The figure shown is a velocity–time graph for two cars moving in a straight line. The movement of car 𝐴 is represented by the green line and the movement of car 𝐵 by the blue line. Determine how long it took for the two cars to meet again, given that they started from the same point.
As the two cars started at the same point and we need to work out when they meet again, this will occur when the displacement of car 𝐴 is equal to the displacement of car 𝐵. When dealing with a velocity–time graph, the displacement can be calculated by working out the area between the line and the 𝑥-axis. In order to do this, we would usually require values on the 𝑥-axis for time and values on the 𝑦- or vertical axis for velocity.
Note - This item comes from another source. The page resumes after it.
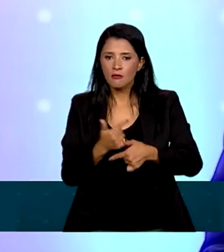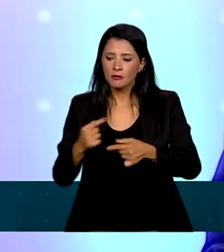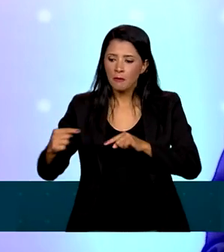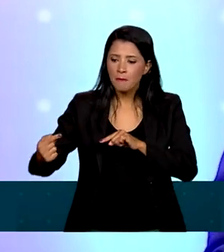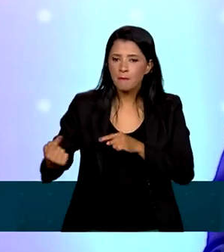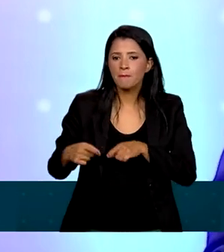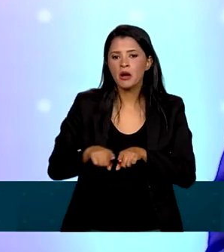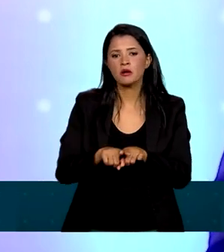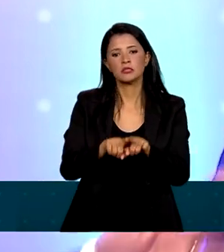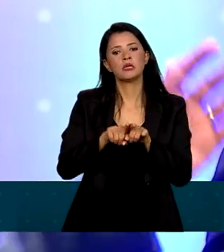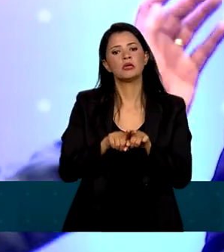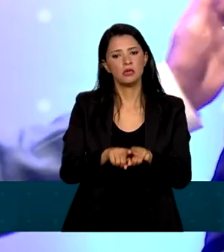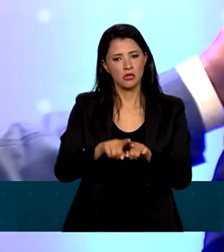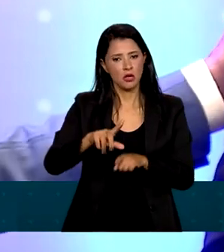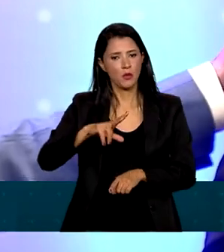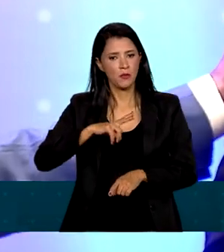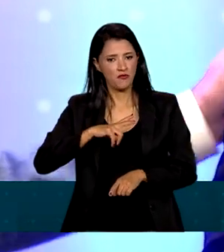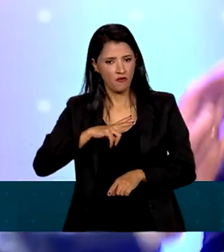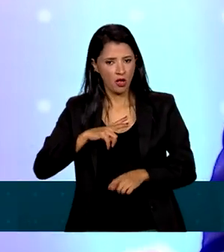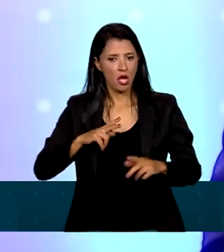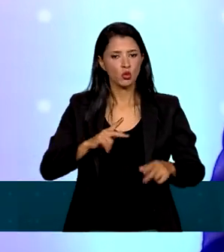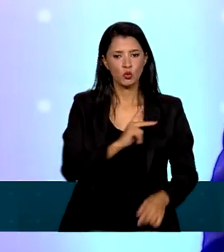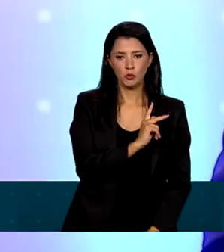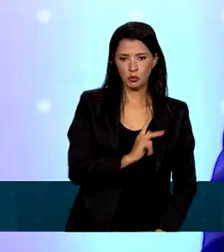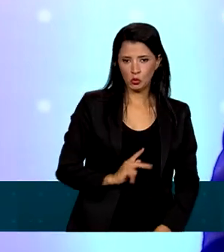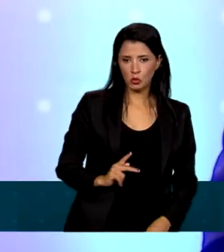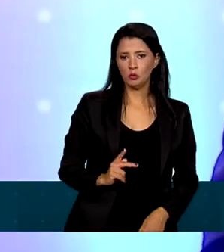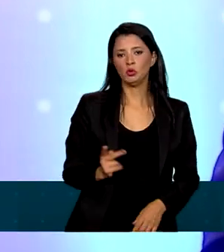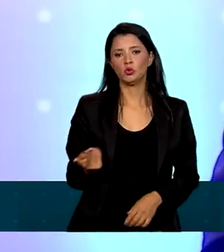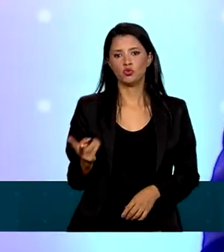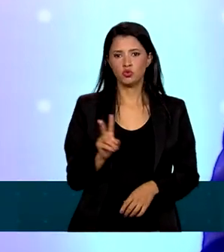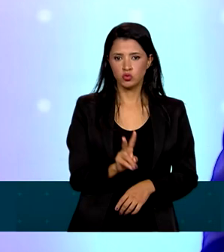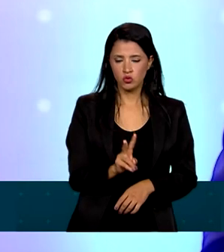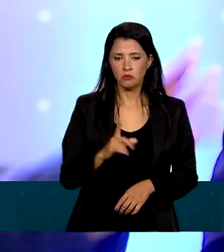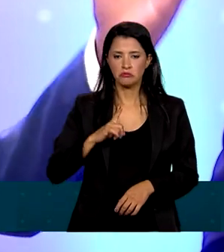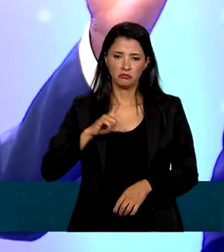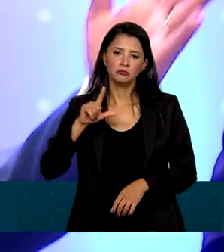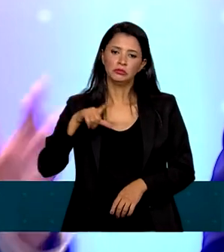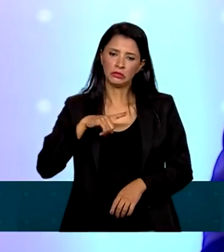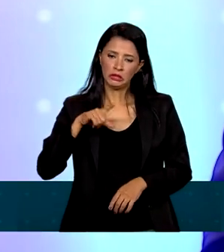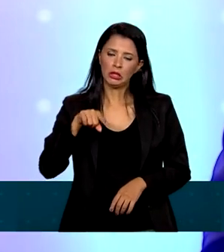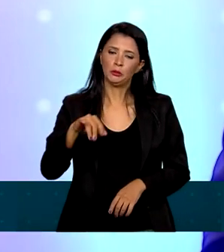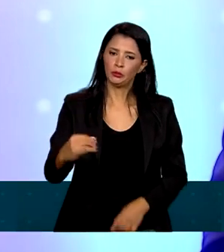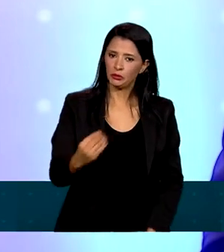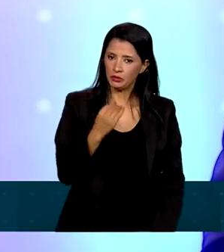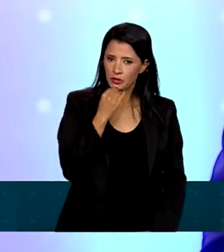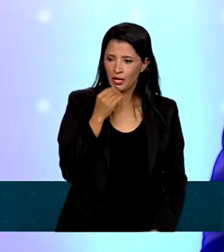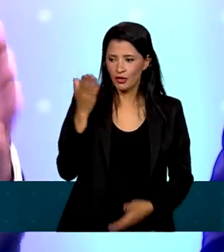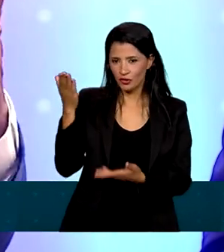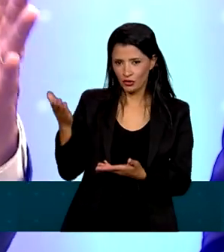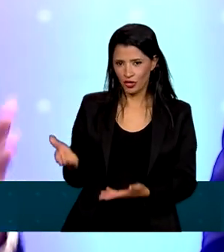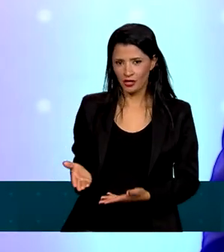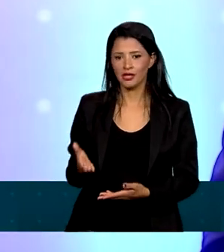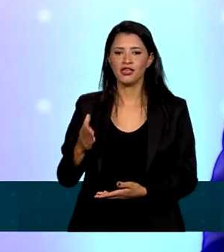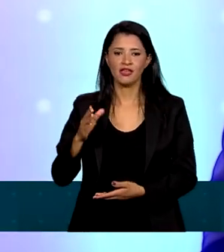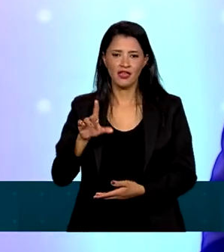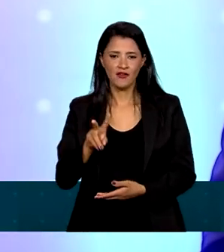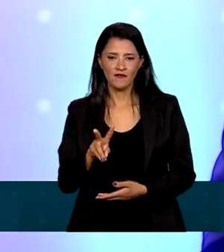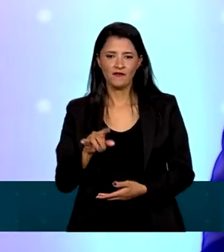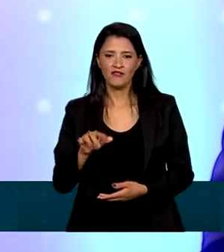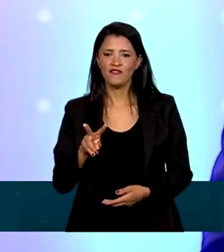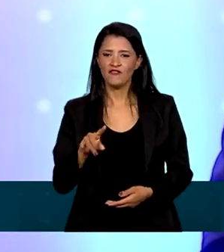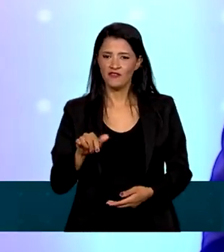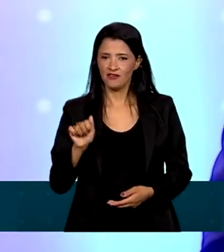público-privada. Aqui, com certeza, nós temos uma grande oportunidade, aqui a doutora Viviane, que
In this question, however, we have no values on the 𝑦-axis. We do notice, however, that the point at which the two lines cross after 14 seconds is halfway between the start point and the endpoint of the graph at 28 seconds. We recall that the area of any triangle is half the area of a corresponding rectangle with the same dimensions. This means that the area shaded in orange must be equal to the area shaded in pink. We can, therefore, conclude that the area of the green rectangle is equal to the area of the blue triangle. This means that after 28 seconds, car 𝐴 and car 𝐵 will have the same displacement from the origin. We can, therefore, conclude that the two cars will meet again after 28 seconds.